= Charles Henry Dorsey Jr. =

American lawyer

Charles Henry Dorsey Jr. (May 18, 1930 - April 21, 1995) was born in Baltimore and attended St. Catherine Academy in Baltimore and Epiphany College, a Josephite seminary, in New York from 1947 to 1948. He transferred from Epiphany College to Loyola College in September 1949. He was the first black undergraduate student to enroll in Loyola College (now Loyola University Maryland).

== Integration at Loyola ==
The topic of integrating Loyola College came up in 1946 under the college's President Bunn. However, he was fearful that “‘the faculty and alumni would violently oppose black students’” who attended regular undergraduate classes. Even though black students were able to attend night classes during World War II, Dorsey was the first black student trying to enroll as a full time undergraduate. The next president of the College, President Talbot, was open to the idea of allowing black students attend Loyola College. At first, Dorsey was rejected admission because his courses were from a school that was not accredited by the Middle States Association, a regional collegiate agency. However, Josephites from the seminary Dorsey was enrolled in, visited Loyola numerous times to convince the Jesuits. After renewing his application, Dorsey was accepted into the Loyola College undergraduate program. The historic news was announced by President Talbot in April 1950.

=== Hollander Foundation Award ===
The admittance of Charles Dorsey led Loyola College to receive the Hollander Foundation Award. In 1947, the Sidney Hollander Foundation started giving out awards for “outstanding contributions ‘toward the achievement of equal rights and opportunities for Negroes in Maryland.’” Loyola College received the award in 1951 for not only admitting black students, but “for fully integrating minority students into both its curricular and its extracurricular activities.”

=== Military service ===
Even though he was admitted to Loyola College, Dorsey withdrew to enlist in the United States Air Force during the Korean War in May 1950. He served in the Air Force until 1956 and was discharged as a 1st lieutenant.

=== Education ===
Afterward, Dorsey went back to continue his education at Loyola in the fall of 1956. He acquired enough credits to transfer to University of Maryland Law School in 1957 and finished law school in 1961.

=== Legal career ===
His legal career started as an associate with Hyman Pressman, Esq. then later an associate with other black attorneys, George Russell, Emerson Brown, Milton Allen, Robert Watts, William Murphy and Charles Josey.

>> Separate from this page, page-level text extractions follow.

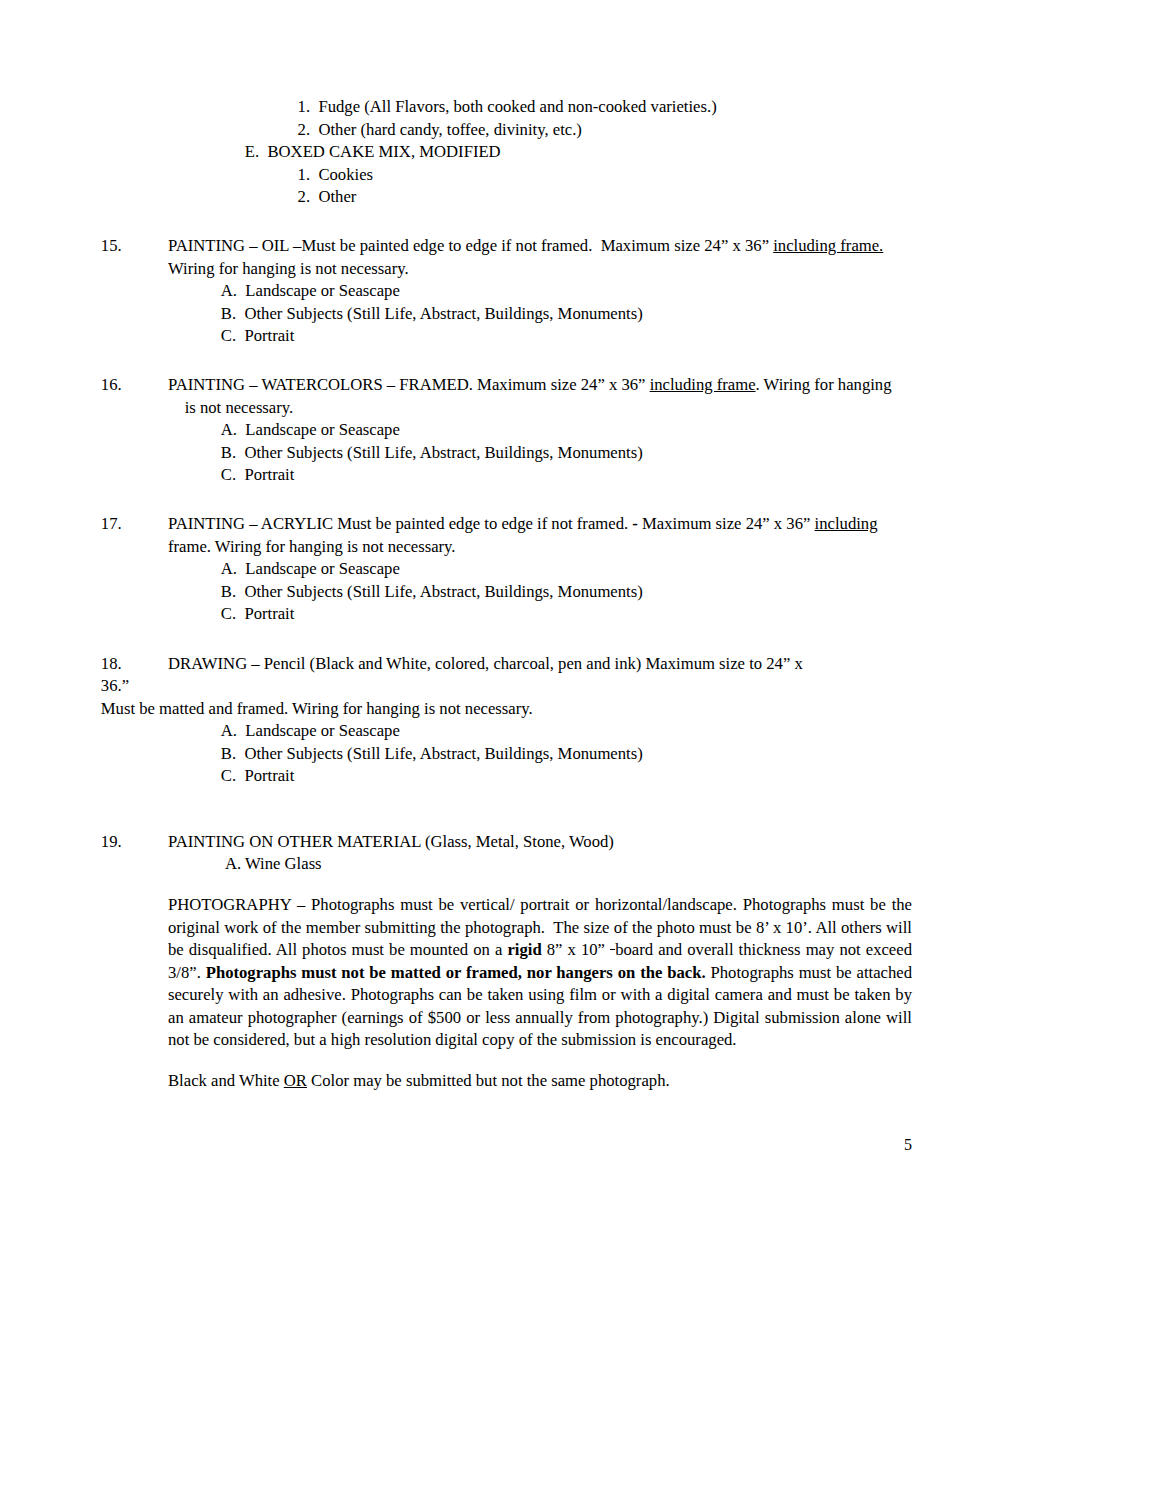1. Fudge (All Flavors, both cooked and non-cooked varieties.)
2. Other (hard candy, toffee, divinity, etc.)
E. BOXED CAKE MIX, MODIFIED
1. Cookies
2. Other
15.
PAINTING – OIL –Must be painted edge to edge if not framed. Maximum size 24” x 36” including frame. Wiring for hanging is not necessary.
A. Landscape or Seascape
B. Other Subjects (Still Life, Abstract, Buildings, Monuments)
C. Portrait
16.
PAINTING – WATERCOLORS – FRAMED. Maximum size 24” x 36” including frame. Wiring for hanging is not necessary.
A. Landscape or Seascape
B. Other Subjects (Still Life, Abstract, Buildings, Monuments)
C. Portrait
17.
PAINTING – ACRYLIC Must be painted edge to edge if not framed. - Maximum size 24” x 36” including frame. Wiring for hanging is not necessary.
A. Landscape or Seascape
B. Other Subjects (Still Life, Abstract, Buildings, Monuments)
C. Portrait
18.
DRAWING – Pencil (Black and White, colored, charcoal, pen and ink) Maximum size to 24” x
36.”
Must be matted and framed. Wiring for hanging is not necessary.
A. Landscape or Seascape
B. Other Subjects (Still Life, Abstract, Buildings, Monuments)
C. Portrait
19.
PAINTING ON OTHER MATERIAL (Glass, Metal, Stone, Wood)
A. Wine Glass
PHOTOGRAPHY – Photographs must be vertical/ portrait or horizontal/landscape. Photographs must be the original work of the member submitting the photograph. The size of the photo must be 8’ x 10’. All others will be disqualified. All photos must be mounted on a rigid 8” x 10” board and overall thickness may not exceed 3/8”. Photographs must not be matted or framed, nor hangers on the back. Photographs must be attached securely with an adhesive. Photographs can be taken using film or with a digital camera and must be taken by an amateur photographer (earnings of $500 or less annually from photography.) Digital submission alone will not be considered, but a high resolution digital copy of the submission is encouraged.
Black and White OR Color may be submitted but not the same photograph.
5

He joined the Legal Aid Bureau in 1969, and became its director in 1974. As the director of the Legal Aid Bureau, it “expanded from three Baltimore offices to 13 offices throughout the state.” He fought for the rural and urban poor in Maryland and for the “equal access to justice for all people.” As the Bureau's director, “Dorsey was also a driving force behind Legal Aid’s downtown Baltimore headquarters, the first in the U.S. specifically designed and built to house a legal services operation.” He is regarded as the most influential leader of the Legal Aid Bureau.

=== Community service and awards ===
Charles Dorsey was an active member in his community in terms of legal committees and church activities. He was a member of numerous boards of directors in his parish including the Archdiocesan Council of Catholic Men, Archdiocesan Board of Education, and Associated Catholic Charities. Dorsey was also president of the Bar Association of Baltimore City and the first black lawyer of the Maryland State Board of Law Examiners.
Dorsey has received countless awards for his legal work, community work and even has awards named after him for his legacy in public defending. A few of his awards include the Papal Order of Knights of St. Gregory, Reginald Heber Smith Award, and the John Minor Wisdom Public Service Award. The award named after him, The Charles Dorsey Award “is given to an individual who has provided extraordinary and dedicated service to the equal justice community and to organizations that promote expanding and improving access to justice for low-income people.”